* EXCERPT TO READ
————

You haven’t changed a bit!

John A. Braun

Life takes us on different paths, and sometimes those paths recross after a few years. Then we see the faces and eyes of former friends we respect and care about. After looks of recognition and warm smiles, one or the other says, “You haven’t changed a bit.” We sometimes respond, “Neither have you.” Sometimes those comments cannot stand the test of truth. Instead, it’s wishful thinking or a sincere compliment that comes close to meaning, “It’s so good to see you.”

It’s different than seeing someone daily or even looking at ourselves in the mirror every day. We don’t notice the little changes that take place. The person staring back is the same person who was there yesterday and the day before. But seeing someone after a long absence is different. That person is the same person, but at the same time that person is not the same. Paths lead through time, and time changes us all.

We might hold on to the illusion that we haven’t changed a bit, but, if you want a dose of reality, jar your memory with photos taken a few years ago. I’ve done it. I can do that because it’s been a few years since I was a young father and pastor. Looking at the photos, I become aware that I’ve changed. Go back and look at your own pictures. It doesn’t have to be a long time ago. Just a few years. It’s not an exercise only for senior citizens.

————

* RAW DATA

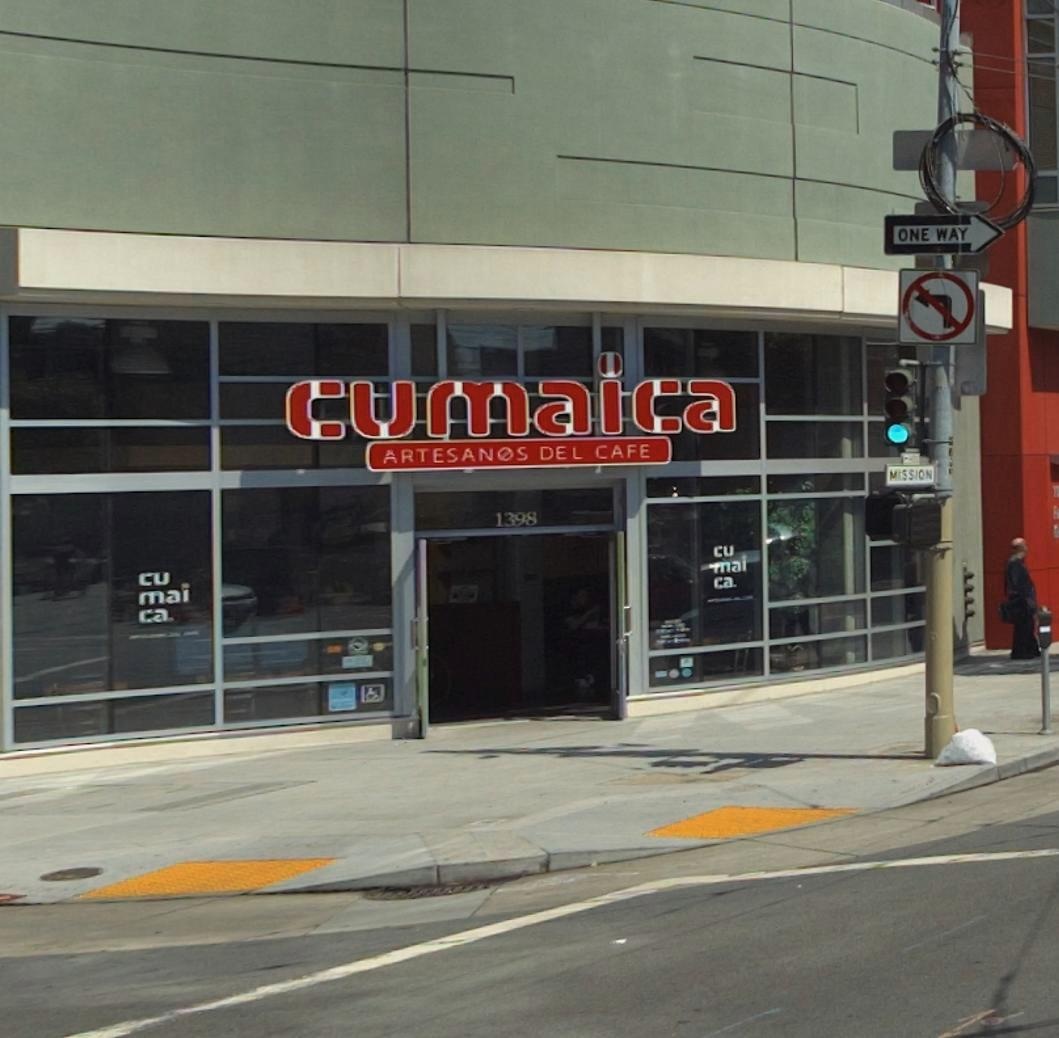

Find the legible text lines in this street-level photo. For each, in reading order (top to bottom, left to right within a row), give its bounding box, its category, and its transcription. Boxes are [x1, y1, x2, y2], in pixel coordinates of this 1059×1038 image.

————

* THINGS TO DO
- a) In the essay, what does the author suggest looking at to get a dose of reality about how you have changed?
- b) Write out the passage of the essay that starts at the words "It’s different than" and ends after "changes us all.".
The material above comes from a source separate from the essay.

* ANSWERS FOR THE EXERCISE
- a) Photos taken a few years ago.

- b)
It’s different than seeing someone daily or even looking at ourselves in the mirror every day. We don’t notice the little changes that take place. The person staring back is the same person who was there yesterday and the day before. But seeing someone after a long absence is different. That person is the same person, but at the same time that person is not the same. Paths lead through time, and time changes us all.